I’ve also learned that python garbage collections does not actually “see” the limits set by cgroups, so it might just be that python thinks there is alot more memory than there is, and just keeps growing the objects. This might be why its not reproducable in linux (with no cgroups) and mac… either way… I’ll run some more tests and see if mr. leak is gone.

Hi @Bam4d, it seems like things are mostly wrapped up here, but in the future, you can try running ray memory --help to unlock some more helpful features. It seems like only object spilling is turned on by default. You can check out the corresponding docs here.

Either way, we are not cleaning up that dict ever, so that’s definitely a great catch by you, even if it’s just a small leak (leaking strings)!

@Bam4d let me know, what else you find. I prepped this PR here it’s good to go, but feel free to do your own PR and ping me here for merging it.

Small leaks over 1B timesteps end up being big leaks :wink:

Haha, yeah, absolutely!

@Bam4d,

Thank you for taking the time to get your memory tracking callback into the RLlib repo. I had a huge memory leak in my environment that I would have spent forever tracking down without your callback.

Here is a before and after:

More than a year has passed, has this problem been solved? My colleague has also encountered this trouble recently, is there a feasible solution?

Hi @earneet,

Several memory leaks have been found and fixed since that post. Do you have a sense of whether the memory leak is coming from rllib or the environment. We have seen both kinds of memory leaks.

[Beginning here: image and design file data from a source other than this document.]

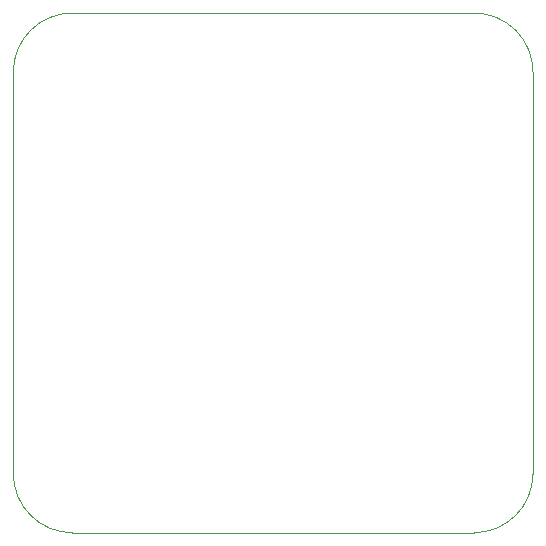
<source format=gm1>
%TF.GenerationSoftware,KiCad,Pcbnew,9.0.0*%
%TF.CreationDate,2025-04-09T22:07:22+02:00*%
%TF.ProjectId,ESC,4553432e-6b69-4636-9164-5f7063625858,rev?*%
%TF.SameCoordinates,Original*%
%TF.FileFunction,Profile,NP*%
%FSLAX45Y45*%
G04 Gerber Fmt 4.5, Leading zero omitted, Abs format (unit mm)*
G04 Created by KiCad (PCBNEW 9.0.0) date 2025-04-09 22:07:22*
%MOMM*%
%LPD*%
G01*
G04 APERTURE LIST*
%TA.AperFunction,Profile*%
%ADD10C,0.050000*%
%TD*%
G04 APERTURE END LIST*
D10*
X5775000Y-2000000D02*
G75*
G02*
X6275000Y-2500000I0J-500000D01*
G01*
X6275000Y-2500000D02*
X6275000Y-5900000D01*
X5775000Y-6400000D02*
X2375000Y-6400000D01*
X2375000Y-2000000D02*
X5775000Y-2000000D01*
X2375000Y-6400000D02*
G75*
G02*
X1875000Y-5900000I0J500000D01*
G01*
X1875000Y-5900000D02*
X1875000Y-2500000D01*
X1875000Y-2500000D02*
G75*
G02*
X2375000Y-2000000I500000J0D01*
G01*
X6275000Y-5900000D02*
G75*
G02*
X5775000Y-6400000I-500000J0D01*
G01*
M02*

</source>
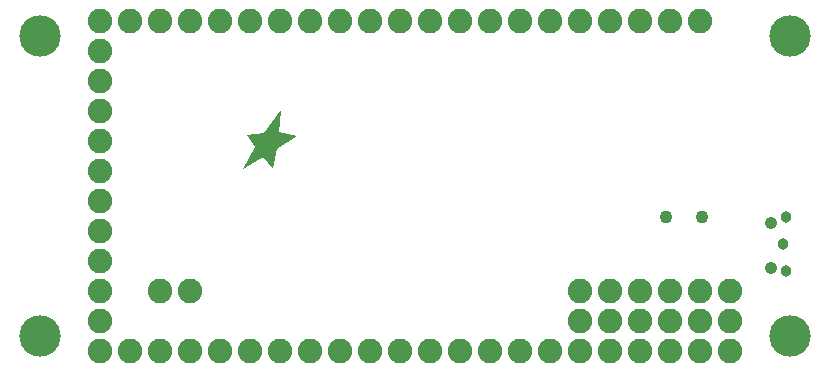
<source format=gbr>
G04 EAGLE Gerber RS-274X export*
G75*
%MOMM*%
%FSLAX34Y34*%
%LPD*%
%INSoldermask Bottom*%
%IPPOS*%
%AMOC8*
5,1,8,0,0,1.08239X$1,22.5*%
G01*
%ADD10C,2.082800*%
%ADD11C,3.505200*%
%ADD12C,1.103200*%
%ADD13C,0.965200*%
%ADD14C,1.053200*%

G36*
X222276Y166858D02*
X222276Y166858D01*
X222298Y166869D01*
X225343Y183359D01*
X242343Y194777D01*
X242348Y194790D01*
X242360Y194795D01*
X242354Y194808D01*
X242363Y194833D01*
X242337Y194842D01*
X242326Y194866D01*
X227636Y197906D01*
X228649Y215389D01*
X228639Y215404D01*
X228639Y215422D01*
X228627Y215422D01*
X228616Y215439D01*
X228605Y215431D01*
X228600Y215439D01*
X228598Y215439D01*
X228576Y215421D01*
X228560Y215421D01*
X214858Y196897D01*
X200148Y195629D01*
X200143Y195624D01*
X200136Y195627D01*
X200132Y195615D01*
X200104Y195589D01*
X200118Y195573D01*
X200112Y195552D01*
X206952Y185671D01*
X196807Y166901D01*
X196810Y166883D01*
X196802Y166866D01*
X196813Y166861D01*
X196816Y166843D01*
X196846Y166847D01*
X196875Y166835D01*
X214110Y176721D01*
X222212Y166847D01*
X222223Y166844D01*
X222228Y166834D01*
X222241Y166840D01*
X222270Y166833D01*
X222276Y166858D01*
G37*
D10*
X508000Y63500D03*
X508000Y38100D03*
X508000Y12700D03*
X533400Y63500D03*
X533400Y38100D03*
X533400Y12700D03*
X558800Y63500D03*
X558800Y38100D03*
X558800Y12700D03*
D11*
X660400Y279400D03*
X660400Y25400D03*
X25400Y279400D03*
X25400Y25400D03*
D10*
X584200Y63500D03*
X584200Y38100D03*
X584200Y12700D03*
X127000Y63500D03*
X482600Y12700D03*
X482600Y38100D03*
X482600Y63500D03*
X457200Y12700D03*
X431800Y12700D03*
X406400Y12700D03*
X381000Y12700D03*
X355600Y12700D03*
X330200Y12700D03*
X304800Y12700D03*
X279400Y12700D03*
X254000Y12700D03*
X228600Y12700D03*
X203200Y12700D03*
X177800Y12700D03*
X152400Y12700D03*
X127000Y12700D03*
X101600Y12700D03*
X76200Y12700D03*
X558800Y292100D03*
X533400Y292100D03*
X508000Y292100D03*
X482600Y292100D03*
X457200Y292100D03*
X431800Y292100D03*
X406400Y292100D03*
X381000Y292100D03*
X355600Y292100D03*
X330200Y292100D03*
X304800Y292100D03*
X279400Y292100D03*
X254000Y292100D03*
X228600Y292100D03*
X203200Y292100D03*
X177800Y292100D03*
X152400Y292100D03*
X127000Y292100D03*
X101600Y292100D03*
X609600Y12700D03*
X609600Y38100D03*
X609600Y63500D03*
X584200Y292100D03*
D12*
X585230Y126365D03*
X555230Y126365D03*
D10*
X76200Y38100D03*
X76200Y63500D03*
X76200Y88900D03*
X76200Y114300D03*
X76200Y139700D03*
X76200Y165100D03*
X76200Y190500D03*
X76200Y215900D03*
X76200Y241300D03*
X76200Y266700D03*
X76200Y292100D03*
X152400Y63500D03*
D13*
X656590Y125730D03*
X654050Y102870D03*
X656590Y80010D03*
D14*
X643480Y82600D03*
X643480Y120600D03*
M02*

</source>
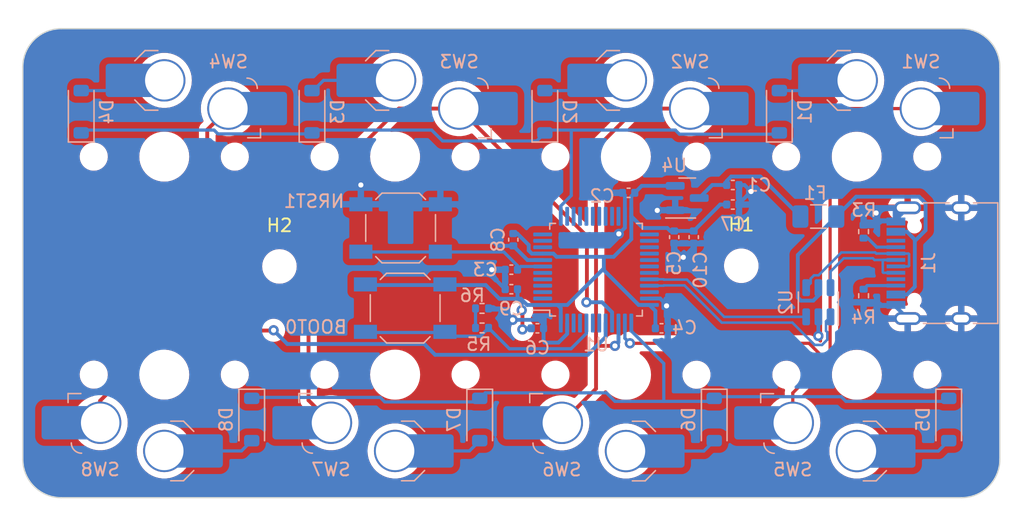
<source format=kicad_pcb>
(kicad_pcb (version 20221018) (generator pcbnew)

  (general
    (thickness 1.6)
  )

  (paper "A4")
  (layers
    (0 "F.Cu" signal)
    (31 "B.Cu" signal)
    (32 "B.Adhes" user "B.Adhesive")
    (33 "F.Adhes" user "F.Adhesive")
    (34 "B.Paste" user)
    (35 "F.Paste" user)
    (36 "B.SilkS" user "B.Silkscreen")
    (37 "F.SilkS" user "F.Silkscreen")
    (38 "B.Mask" user)
    (39 "F.Mask" user)
    (40 "Dwgs.User" user "User.Drawings")
    (41 "Cmts.User" user "User.Comments")
    (42 "Eco1.User" user "User.Eco1")
    (43 "Eco2.User" user "User.Eco2")
    (44 "Edge.Cuts" user)
    (45 "Margin" user)
    (46 "B.CrtYd" user "B.Courtyard")
    (47 "F.CrtYd" user "F.Courtyard")
    (48 "B.Fab" user)
    (49 "F.Fab" user)
    (50 "User.1" user)
    (51 "User.2" user)
    (52 "User.3" user)
    (53 "User.4" user)
    (54 "User.5" user)
    (55 "User.6" user)
    (56 "User.7" user)
    (57 "User.8" user)
    (58 "User.9" user)
  )

  (setup
    (stackup
      (layer "F.SilkS" (type "Top Silk Screen"))
      (layer "F.Paste" (type "Top Solder Paste"))
      (layer "F.Mask" (type "Top Solder Mask") (thickness 0.01))
      (layer "F.Cu" (type "copper") (thickness 0.035))
      (layer "dielectric 1" (type "core") (thickness 1.51) (material "FR4") (epsilon_r 4.5) (loss_tangent 0.02))
      (layer "B.Cu" (type "copper") (thickness 0.035))
      (layer "B.Mask" (type "Bottom Solder Mask") (thickness 0.01))
      (layer "B.Paste" (type "Bottom Solder Paste"))
      (layer "B.SilkS" (type "Bottom Silk Screen"))
      (copper_finish "None")
      (dielectric_constraints no)
    )
    (pad_to_mask_clearance 0)
    (pcbplotparams
      (layerselection 0x00010fc_ffffffff)
      (plot_on_all_layers_selection 0x0000000_00000000)
      (disableapertmacros false)
      (usegerberextensions false)
      (usegerberattributes true)
      (usegerberadvancedattributes true)
      (creategerberjobfile true)
      (dashed_line_dash_ratio 12.000000)
      (dashed_line_gap_ratio 3.000000)
      (svgprecision 4)
      (plotframeref false)
      (viasonmask false)
      (mode 1)
      (useauxorigin false)
      (hpglpennumber 1)
      (hpglpenspeed 20)
      (hpglpendiameter 15.000000)
      (dxfpolygonmode true)
      (dxfimperialunits true)
      (dxfusepcbnewfont true)
      (psnegative false)
      (psa4output false)
      (plotreference true)
      (plotvalue true)
      (plotinvisibletext false)
      (sketchpadsonfab false)
      (subtractmaskfromsilk false)
      (outputformat 1)
      (mirror false)
      (drillshape 1)
      (scaleselection 1)
      (outputdirectory "")
    )
  )

  (net 0 "")
  (net 1 "GND")
  (net 2 "NRST")
  (net 3 "+5V")
  (net 4 "+3.3V")
  (net 5 "ROW0")
  (net 6 "Net-(D1-A)")
  (net 7 "ROW1")
  (net 8 "Net-(D2-A)")
  (net 9 "BOOT0")
  (net 10 "Net-(D3-A)")
  (net 11 "Net-(R5-Pad2)")
  (net 12 "Net-(D4-A)")
  (net 13 "COL0")
  (net 14 "Net-(D5-A)")
  (net 15 "COL1")
  (net 16 "Net-(D6-A)")
  (net 17 "COL2")
  (net 18 "Net-(D7-A)")
  (net 19 "COL3")
  (net 20 "Net-(D8-A)")
  (net 21 "VBUS")
  (net 22 "Net-(J1-CC1)")
  (net 23 "D+")
  (net 24 "D-")
  (net 25 "unconnected-(J1-SBU1-PadA8)")
  (net 26 "Net-(J1-CC2)")
  (net 27 "unconnected-(J1-SBU2-PadB8)")
  (net 28 "unconnected-(U1-PC13-Pad2)")
  (net 29 "unconnected-(U1-PC14-Pad3)")
  (net 30 "unconnected-(U1-PC15-Pad4)")
  (net 31 "unconnected-(U1-PF0-Pad5)")
  (net 32 "unconnected-(U1-PF1-Pad6)")
  (net 33 "unconnected-(U1-PA6-Pad16)")
  (net 34 "unconnected-(U1-PA7-Pad17)")
  (net 35 "unconnected-(U1-PB0-Pad18)")
  (net 36 "unconnected-(U1-PB1-Pad19)")
  (net 37 "unconnected-(U1-PB2-Pad20)")
  (net 38 "unconnected-(U1-PB10-Pad21)")
  (net 39 "unconnected-(U1-PB11-Pad22)")
  (net 40 "unconnected-(U1-PB12-Pad25)")
  (net 41 "unconnected-(U1-PB13-Pad26)")
  (net 42 "unconnected-(U1-PB14-Pad27)")
  (net 43 "unconnected-(U1-PB15-Pad28)")
  (net 44 "unconnected-(U1-PA8-Pad29)")
  (net 45 "unconnected-(U1-PA9-Pad30)")
  (net 46 "unconnected-(U1-PA10-Pad31)")
  (net 47 "D_N")
  (net 48 "D_P")
  (net 49 "unconnected-(U1-PA13-Pad34)")
  (net 50 "unconnected-(U1-PA0-Pad10)")
  (net 51 "unconnected-(U1-PA1-Pad11)")
  (net 52 "unconnected-(U1-PA2-Pad12)")
  (net 53 "unconnected-(U1-PA4-Pad14)")
  (net 54 "unconnected-(U1-PA5-Pad15)")
  (net 55 "unconnected-(U1-PB6-Pad42)")
  (net 56 "unconnected-(U1-PB7-Pad43)")
  (net 57 "unconnected-(U1-PB8-Pad45)")
  (net 58 "unconnected-(U1-PB9-Pad46)")

  (footprint "MountingHole:MountingHole_2.2mm_M2" (layer "F.Cu") (at 200.8124 118.0592))

  (footprint "MountingHole:MountingHole_2.2mm_M2" (layer "F.Cu") (at 164.7952 118.11))

  (footprint "Button_Switch_SMD:SW_SPST_SKQG_WithoutStem" (layer "B.Cu") (at 174.5996 121.3612 180))

  (footprint "Button_Switch_SMD:SW_SPST_SKQG_WithoutStem" (layer "B.Cu") (at 174.244 115.1128 180))

  (footprint "PCM_marbastlib-choc:SW_choc_v1_HS_1u_18_17" (layer "B.Cu") (at 155.81375 109.5507))

  (footprint "Diode_SMD:D_SOD-123" (layer "B.Cu") (at 198.70075 130.048 -90))

  (footprint "PCM_marbastlib-choc:SW_choc_v1_HS_1u_18_17" (layer "B.Cu") (at 191.81795 126.5587 180))

  (footprint "Capacitor_SMD:C_0402_1005Metric" (layer "B.Cu") (at 197.104 115.824 90))

  (footprint "PCM_marbastlib-choc:SW_choc_v1_HS_1u_18_17" (layer "B.Cu") (at 173.81375 126.5507 180))

  (footprint "PCM_marbastlib-choc:SW_choc_v1_HS_1u_18_17" (layer "B.Cu") (at 191.81375 109.5507))

  (footprint "Capacitor_SMD:C_0402_1005Metric" (layer "B.Cu") (at 200.152 111.76 180))

  (footprint "Diode_SMD:D_SOD-123" (layer "B.Cu") (at 203.78075 106.046 90))

  (footprint "PCM_marbastlib-choc:SW_choc_v1_HS_1u_18_17" (layer "B.Cu") (at 173.81375 109.5507))

  (footprint "Capacitor_SMD:C_0402_1005Metric" (layer "B.Cu") (at 192.024 112.3696))

  (footprint "PCM_marbastlib-choc:SW_choc_v1_HS_1u_18_17" (layer "B.Cu") (at 209.81375 109.5507))

  (footprint "Capacitor_SMD:C_0402_1005Metric" (layer "B.Cu") (at 195.58 115.824 -90))

  (footprint "Package_QFP:LQFP-48_7x7mm_P0.5mm" (layer "B.Cu") (at 189.484346 118.364))

  (footprint "Capacitor_SMD:C_0402_1005Metric" (layer "B.Cu") (at 182.88 119.888 180))

  (footprint "Diode_SMD:D_SOD-123" (layer "B.Cu") (at 180.41275 130.048 -90))

  (footprint "Diode_SMD:D_SOD-123" (layer "B.Cu") (at 149.33375 106.046 90))

  (footprint "Capacitor_SMD:C_0402_1005Metric" (layer "B.Cu") (at 200.152 113.284))

  (footprint "Package_TO_SOT_SMD:SOT-23" (layer "B.Cu") (at 196.596 112.776))

  (footprint "Resistor_SMD:R_0402_1005Metric" (layer "B.Cu") (at 210.35 120.396 90))

  (footprint "Capacitor_SMD:C_0402_1005Metric" (layer "B.Cu") (at 183.0324 116.0272 -90))

  (footprint "Capacitor_SMD:C_0402_1005Metric" (layer "B.Cu") (at 182.88 118.364))

  (footprint "Capacitor_SMD:C_0402_1005Metric" (layer "B.Cu") (at 194.592 122.936))

  (footprint "Diode_SMD:D_SOD-123" (layer "B.Cu") (at 185.49275 106.046 90))

  (footprint "PCM_marbastlib-choc:SW_choc_v1_HS_1u_18_17" (layer "B.Cu") (at 155.81375 126.5507 180))

  (footprint "Package_TO_SOT_SMD:SOT-23-6" (layer "B.Cu") (at 206.822 120.904 90))

  (footprint "Resistor_SMD:R_0402_1005Metric" (layer "B.Cu") (at 180.594 122.908 180))

  (footprint "Connector_USB:USB_C_Receptacle_HRO_TYPE-C-31-M-12" (layer "B.Cu")
    (tstamp ce6c2450-c908-4c2c-a75e-0097db45ca59)
    (at 216.916 117.856 -90)
    (descr "USB Type-C receptacle for USB 2.0 and PD, http://www.krhro.com/uploads/soft/180320/1-1P320120243.pdf")
    (tags "usb usb-c 2.0 pd")
    (property "Sheetfile" "dyb-8.kicad_sch")
    (property "Sheet
... [460997 chars truncated]
</source>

There is an rllib callback you can enable to help find memory leaks. More information about that here: How To Contribute to RLlib — Ray 3.0.0.dev0

thank you for your reply. I found the problem after tracing, it is not a memory leak of ray, it is just that the speed of the learner consuming data is too slow, which leads to the accumulation of sampled data.

1 Like

@earneet What trace did you do to figure out that the speed of the learner is the problem. I’m having a similar issue right now and am trying to check if this is the case as well.

Hello, how did you fix this? Please advise.

i am not very sure. I observed the log and memory curve, when the sample report the memory will skyrocket. Then I increased the number of GPUs and worker_num, then it works.